PERFORMING A SYMPHONY, & MOVING PITCH BACK a hundred twenty YEARS

 

Tyrone performs with Skagit Symphony, Oct 19 2019 – Peter Maxwell Davies, “An Orkney Wedding, with Sunrise” – with Grandfather’s ca 1900 Lawrie Great Highland Pipe, A440; drones are extended in length to achieve Concert Pitch. Photo – Dave Prinzhorn

 

As with other musical traditions, the Tonal Character of the Great Highland Bagpipe has changed to suit tastes over time. As audiences want ‘more’, pitch has become ‘brighter’ – and we’ve had a sharpening of standard from strings, percussion and other classical instruments. It’s a case of creating options for audience preferences and expectations, and Brighter is usually more persuasive than Lower. Brighter also appears louder.

The Highland bagpipe’s ‘melody gear’ is the Chanter – a conical bore of wood or synthetic, where the instrument’s nine notes live under the pipers fingers, with a covered short double reed resting at the top (unseen unless revealed from it’s protected stock).
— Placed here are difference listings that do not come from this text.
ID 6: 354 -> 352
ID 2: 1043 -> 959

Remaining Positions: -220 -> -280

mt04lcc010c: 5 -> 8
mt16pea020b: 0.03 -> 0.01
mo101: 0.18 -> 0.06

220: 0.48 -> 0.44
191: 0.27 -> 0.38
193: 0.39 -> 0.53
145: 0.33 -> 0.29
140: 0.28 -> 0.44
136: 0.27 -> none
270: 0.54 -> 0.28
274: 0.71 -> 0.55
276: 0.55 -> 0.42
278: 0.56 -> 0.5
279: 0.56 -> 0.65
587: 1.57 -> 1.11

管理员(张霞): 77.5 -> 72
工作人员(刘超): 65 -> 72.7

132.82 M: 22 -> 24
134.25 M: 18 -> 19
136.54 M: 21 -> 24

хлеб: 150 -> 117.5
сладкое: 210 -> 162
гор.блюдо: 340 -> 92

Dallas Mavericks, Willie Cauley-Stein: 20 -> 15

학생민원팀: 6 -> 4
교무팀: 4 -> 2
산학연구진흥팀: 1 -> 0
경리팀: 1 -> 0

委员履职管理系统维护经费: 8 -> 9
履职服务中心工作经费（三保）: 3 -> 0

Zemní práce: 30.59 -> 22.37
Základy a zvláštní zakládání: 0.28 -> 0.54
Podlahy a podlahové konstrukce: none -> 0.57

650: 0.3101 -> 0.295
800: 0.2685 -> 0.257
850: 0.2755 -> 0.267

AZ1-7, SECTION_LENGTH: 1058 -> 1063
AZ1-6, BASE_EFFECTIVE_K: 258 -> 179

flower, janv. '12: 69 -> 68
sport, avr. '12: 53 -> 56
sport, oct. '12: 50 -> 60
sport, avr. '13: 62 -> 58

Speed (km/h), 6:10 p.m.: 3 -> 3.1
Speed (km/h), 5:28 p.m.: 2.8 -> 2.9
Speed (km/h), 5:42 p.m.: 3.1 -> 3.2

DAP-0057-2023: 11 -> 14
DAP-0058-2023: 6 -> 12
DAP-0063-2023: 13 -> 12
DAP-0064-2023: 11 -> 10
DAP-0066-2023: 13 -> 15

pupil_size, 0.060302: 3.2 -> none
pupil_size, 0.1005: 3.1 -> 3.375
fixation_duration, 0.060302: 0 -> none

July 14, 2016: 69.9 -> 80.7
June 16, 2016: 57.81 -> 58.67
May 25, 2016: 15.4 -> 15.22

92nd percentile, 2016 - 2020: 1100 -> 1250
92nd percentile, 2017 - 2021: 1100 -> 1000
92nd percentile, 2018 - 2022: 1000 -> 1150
My grandfather’s 1900 Lawrie chanter is so very smooth at A440, if I have the right mix of reeds.

The standard pitch-character of our chanter currently moves up every 5-7 years. In the 1990’s, it was about every 12-15. Before that, my guess it was about every 18-26. It changes as gear accommodates player preferences, as winning soloists and pipe bands accumulate prizes — the rest of us want to compete with a similar pitch. After all, who wants to stand out all alone in the Low Pitch field.

I was called this September to perform the Peter Maxwell Davies piece, “An Orkney Wedding, with Sunrise” in October. The opening of Skagit Symphony 2019-20 Season, with new conductor Michael Wheatley, who was on the other end of the phone. I performed the Davies piece in 2014 with the Yakima Symphony, so I knew the pitch adjustment from the current standard of A480 to a durable A440 would take 25 hours. Getting my stride back from a bad late summer Pneumonia, I thought it might be a good distraction to help me get back in the swing — which it did (finding an extra 25 hrs of tricky effort by mid October was a good grindstone – I told myself that).

I began resurrecting my Grandfather’s Lawrie’s, which I used in 2014 for my first Davies call.  Same pipe I was handed when 9 by my Grandmother Kathleen. This lovely, prayerful Irish Catholic immigrant grandmother always knew what she was doing – and always had something special for me when we arrived after our long drive to visit. She was mesmerizingly kindful. My four siblings, adults by then, mentioned the same years later. My grandfather passed when I was 4; I’ve come to know him as he looks on from his piping pictures on my Music Room wall – one solo, and one with his pipe band from Ardee, Cty Louth. I had both photos redone early on at Seattle’s Moon Photo. Found them torn and faded in his leather pipe case when she handed it to me.

When my Grandfather played solo and with his band in Ireland, the pipe must have been very close to A440 – his pipe just sings at this pitch. The reeds I used back 2014 now didn’t have the Round Sound I wanted – when his pipe is a Round A440, the drones and chanter wrap around everything like a warm blanket. I worked away nonetheless. Work work work, finally had some stamina, my body and the pipe moving forward (though twice as physically demanding as normal). Work work work. Still, not the Round Sound. It was ‘okay’, but I won’t stop until it’s Right.

Out of the Blue, an email from Eastern Canada – a piper I’d never met asked if I wanted to try his newly designed A440 Highland Bagpipe drone reeds – out of no where. Sure I said. They showed up a few days later, no charge – then another packet, and another. I needed the perfect mix of reeds to foster my Grandad’s 1900 Lawries magically woven Round sounding A440 GHB tone, and suddenly I had them. I was able to mix Old and New for a sublime enveloping roundness for the Skagit Symphony’s home at fabulous McIntyre Hall. Maestro Wheatley’s helpful demeaner put me instantly at ease to creatively solve timing issues from afar as I moved toward the Skagit Symphony from the back of the Hall. We all did superbly, including Grandad’s pipe. I don’t think Davies ever sounded so good.